There is reading and then there is reading a book. Books are essential. That statement holds true for me. I can’t really imagine my future without a good book, neither do I intend on getting rid of my books. Other objects that I have inadvertently amassed over the years will eventually find another home, otherwise a recycling bin. Books however, are not just simply objects. Books have content, they are an open world to a wealth of ideas and imagination and beyond that mere status of object, we have a media and a medium that is a wonderful technology.
Technology is perhaps not a word I would have pronounced in my youth to designate a book. This connection is a contemporary link which began to take on deeper meanings since the arrival of the computer. And with this label comes a responsibility to which modern day critics are willing to challenge. The responsibility to last. For, not so long ago, many were quick to rise and pronounce the counted days of the book. The book would be a thing of the past, a cultural dodo to be laid down in a museum as a relic of past inventions. Well, how wrong they were these so-called experts of ours who foresaw no further than the end of their noses.
“The book is like the spoon: Once invented, it cannot be bettered.”

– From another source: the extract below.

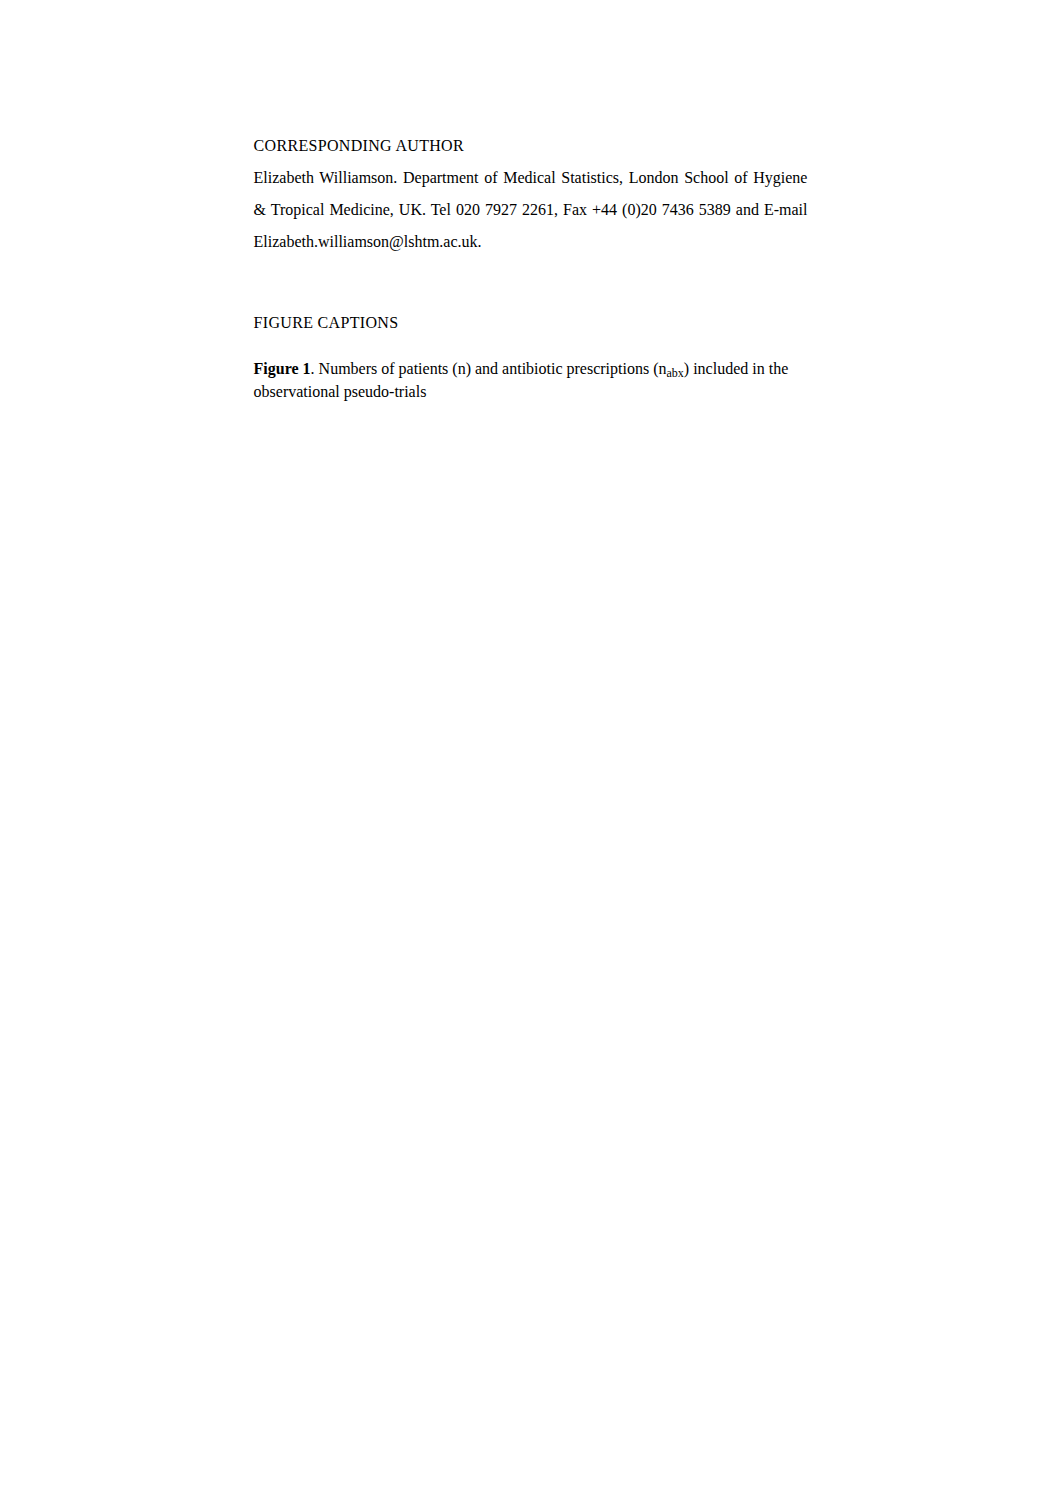CORRESPONDING AUTHOR
Elizabeth Williamson. Department of Medical Statistics, London School of Hygiene & Tropical Medicine, UK. Tel 020 7927 2261, Fax +44 (0)20 7436 5389 and E-mail Elizabeth.williamson@lshtm.ac.uk.
FIGURE CAPTIONS
Figure 1. Numbers of patients (n) and antibiotic prescriptions (nabx) included in the observational pseudo-trials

Umberto’s words resonate throughout my thinking. Yet, in my career as a teacher, there was a clear period of time in which other teachers were pushing their students to explore the potential of digital media as a means to somehow surpass or augment the book. There was some sort of frenzy, like a mad search for that one project that would put the book to its grave. I even had close friends who were swearing by their new e-reader and taking their books to the Sunday car-boot sale. Others were content to simply read their morning news on their phones, huddled together in the tube, swiping through the night’s messages and affirming status with on-line international contacts.
There is reading and then there is reading a book. The activities are not the same. The digital has brought about many changes in how we read. The digital has also brought many opportunities to explore new ways of reading and it is here that we can find an interesting divide and one that we should accept as a divergence. The digital is something different and the quicker we begin to understand this as opposed to always wanting to imitate our world, then the better we will find a more acceptable place for our little computers.
I’m currently reading a brillant discussion between Jean-Claude Carrière and Umberto Eco. (currently was 2019) And yes, I’m reading this in a book entitled, This is Not The End Of The Book. As you can well guess from the title, there is a strong link with what I have just outlined and the contents of this wonderful exchange. The book was first published in 2009 which pinpoints a moment in our cultural history where the e-readers were starting to be talked about, the Internet was in full swing and the manner in which we were reading in general was bringing questions to the fore about how we access, read, assimilate, and eventually memorise (or not) this abundance of text.